Toledo City Council fails to overturn line-item veto regarding federal money to three shelters

5/28/2013
BY IGNAZIO MESSINA
BLADE STAFF WRITER

Toledo City Council failed today to overturn a line-item veto regarding federal money to three homeless shelters from Mayor Mike Bell, and then postponed a compromise on using city general fund money to help fund their operations.

The ping-ponging between the mayor and council regarding the allocation of federal Community Development Block Grant funding has gone on for weeks. It seemed close to an end today but will now go one at least another two weeks.

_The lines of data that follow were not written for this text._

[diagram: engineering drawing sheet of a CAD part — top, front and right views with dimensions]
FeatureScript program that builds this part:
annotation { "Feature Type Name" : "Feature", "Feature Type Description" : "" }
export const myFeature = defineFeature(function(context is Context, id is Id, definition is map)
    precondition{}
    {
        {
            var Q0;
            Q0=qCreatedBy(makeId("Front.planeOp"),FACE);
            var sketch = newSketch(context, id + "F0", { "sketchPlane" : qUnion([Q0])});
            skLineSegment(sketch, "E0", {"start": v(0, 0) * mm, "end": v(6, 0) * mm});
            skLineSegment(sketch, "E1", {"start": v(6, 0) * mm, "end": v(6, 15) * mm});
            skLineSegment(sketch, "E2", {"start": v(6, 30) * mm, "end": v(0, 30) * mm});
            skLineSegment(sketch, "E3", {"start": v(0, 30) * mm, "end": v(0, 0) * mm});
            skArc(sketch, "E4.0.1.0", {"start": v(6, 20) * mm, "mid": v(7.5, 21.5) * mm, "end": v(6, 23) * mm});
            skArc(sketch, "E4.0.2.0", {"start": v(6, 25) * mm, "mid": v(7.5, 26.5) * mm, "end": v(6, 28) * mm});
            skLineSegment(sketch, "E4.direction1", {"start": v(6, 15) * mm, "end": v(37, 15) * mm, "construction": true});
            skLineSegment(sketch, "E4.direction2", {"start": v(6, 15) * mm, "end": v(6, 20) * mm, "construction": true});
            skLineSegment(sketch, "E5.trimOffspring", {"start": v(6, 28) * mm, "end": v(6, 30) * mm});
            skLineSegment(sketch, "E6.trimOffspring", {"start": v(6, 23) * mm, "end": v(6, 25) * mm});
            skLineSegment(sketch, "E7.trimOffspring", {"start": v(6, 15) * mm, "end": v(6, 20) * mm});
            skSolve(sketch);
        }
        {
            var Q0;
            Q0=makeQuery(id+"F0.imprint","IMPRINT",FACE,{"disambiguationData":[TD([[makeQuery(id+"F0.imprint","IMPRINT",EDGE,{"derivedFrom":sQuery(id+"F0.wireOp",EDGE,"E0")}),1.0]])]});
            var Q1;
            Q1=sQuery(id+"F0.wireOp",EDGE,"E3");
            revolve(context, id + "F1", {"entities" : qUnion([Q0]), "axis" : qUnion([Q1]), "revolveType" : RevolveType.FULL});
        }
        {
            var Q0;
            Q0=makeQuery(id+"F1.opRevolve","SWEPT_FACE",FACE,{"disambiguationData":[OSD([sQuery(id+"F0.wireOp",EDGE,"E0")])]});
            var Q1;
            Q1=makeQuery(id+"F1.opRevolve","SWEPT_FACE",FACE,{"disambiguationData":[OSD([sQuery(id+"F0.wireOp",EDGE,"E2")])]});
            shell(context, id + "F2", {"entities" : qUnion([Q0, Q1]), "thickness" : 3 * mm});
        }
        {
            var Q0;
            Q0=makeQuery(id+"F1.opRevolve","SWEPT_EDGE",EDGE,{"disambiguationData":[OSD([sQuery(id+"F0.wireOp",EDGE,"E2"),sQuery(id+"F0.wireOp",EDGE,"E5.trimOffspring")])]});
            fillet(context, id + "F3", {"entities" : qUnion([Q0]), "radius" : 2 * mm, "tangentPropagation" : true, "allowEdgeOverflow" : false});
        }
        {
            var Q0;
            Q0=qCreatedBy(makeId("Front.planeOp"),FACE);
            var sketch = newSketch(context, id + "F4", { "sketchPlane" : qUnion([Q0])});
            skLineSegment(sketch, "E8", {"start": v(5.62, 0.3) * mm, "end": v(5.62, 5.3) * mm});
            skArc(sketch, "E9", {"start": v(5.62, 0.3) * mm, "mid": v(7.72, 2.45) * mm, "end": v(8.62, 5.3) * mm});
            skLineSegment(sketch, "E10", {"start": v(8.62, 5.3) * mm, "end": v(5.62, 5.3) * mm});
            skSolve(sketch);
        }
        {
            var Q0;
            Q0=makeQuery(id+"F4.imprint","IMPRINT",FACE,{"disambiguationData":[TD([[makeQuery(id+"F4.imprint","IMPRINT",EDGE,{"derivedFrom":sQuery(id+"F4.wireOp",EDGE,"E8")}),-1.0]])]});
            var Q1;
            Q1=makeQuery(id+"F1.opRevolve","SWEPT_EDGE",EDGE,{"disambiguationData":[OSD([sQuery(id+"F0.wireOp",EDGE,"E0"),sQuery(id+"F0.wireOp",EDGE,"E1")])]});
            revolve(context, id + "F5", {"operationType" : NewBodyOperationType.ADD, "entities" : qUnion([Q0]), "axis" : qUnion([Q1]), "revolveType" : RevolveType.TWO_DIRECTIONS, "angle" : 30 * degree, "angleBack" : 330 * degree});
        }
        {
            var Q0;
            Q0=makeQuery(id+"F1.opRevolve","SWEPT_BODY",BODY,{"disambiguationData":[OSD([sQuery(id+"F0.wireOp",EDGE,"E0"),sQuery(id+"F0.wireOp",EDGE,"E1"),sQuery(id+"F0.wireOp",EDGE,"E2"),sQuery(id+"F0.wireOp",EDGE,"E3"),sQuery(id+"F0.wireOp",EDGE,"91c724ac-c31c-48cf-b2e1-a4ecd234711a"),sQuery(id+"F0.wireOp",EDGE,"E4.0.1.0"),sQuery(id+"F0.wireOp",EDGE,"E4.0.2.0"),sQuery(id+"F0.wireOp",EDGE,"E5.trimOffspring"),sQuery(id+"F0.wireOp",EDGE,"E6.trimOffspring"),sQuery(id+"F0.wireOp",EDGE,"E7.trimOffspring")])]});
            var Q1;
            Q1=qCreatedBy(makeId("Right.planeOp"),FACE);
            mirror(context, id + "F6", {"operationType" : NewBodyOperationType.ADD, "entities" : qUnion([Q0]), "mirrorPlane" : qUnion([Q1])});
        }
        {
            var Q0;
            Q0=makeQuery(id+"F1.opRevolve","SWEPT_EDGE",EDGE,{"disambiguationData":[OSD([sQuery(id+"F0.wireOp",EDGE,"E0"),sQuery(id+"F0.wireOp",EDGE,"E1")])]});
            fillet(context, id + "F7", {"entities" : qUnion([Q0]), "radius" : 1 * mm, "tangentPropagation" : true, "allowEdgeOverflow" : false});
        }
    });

Earlier this month, Mayor Bell cut council out of the final piece of the decision-making process on allocating more than $6 million in Community Development Block Grant funding. Instead of waiting for a council vote of approval or allowing revisions, he sent the city’s “one-year action” plan to the U.S. Department of Housing and Urban Development.

Council subsequently passed its own plan that restored funding to three shelters - Aurora House,1035 North Superior St.; LaPosada, 435 Eastern Ave., and Family House, 669 Indiana Ave – and also for a low-income senior housing project in North Toledo. Mayor Bell used his veto power on May 22 to wipe away those changes but then just last week said it would ask council to approve taking $100,800 out of the city's austere general fund to help bail out the shelters.

Nine votes were needed to override the veto but only five voted in favor today – Councilmen Tyrone Riley, Steven Steel, Lindsay Webb, D. Michael Collins, and Mike Craig. Councilmen Shaun Enright, Paula Hicks-Hudson, Rob Ludeman, and Adam Martinez voted against overriding. Councilmen George Sarantou, Joe McNamara, and Tom Waniewski abstained.

Mr. Martinez, chairman of council's neighborhoods committee, said he supports the compromise but it is being held for two weeks because of “technical issues” with the legislation in that it doesn't specify how that $108,000 would be spent.

“I am optimistic that we can find a compromise,” he said.

Under the olive-branch option offered by the Bell administration, Aurora, a shelter for homeless women and their children, would get an additional $28,634; LaPosada, a shelter for families, would get an extra $8,000, and Family House, a family shelter, would get an extra $64,166. Also under the recommendations sent to HUD, St. Paul's Community Center, 230 13th St., will get $20,500 in block-grant money -- about half of what it previously got. Family Outreach Community United Services, Inc., 283 Ashland Ave., will get $77,282 and Harbor House, a shelter for homeless and chemically dependent women at 3322 Cherry St., will get $14,700.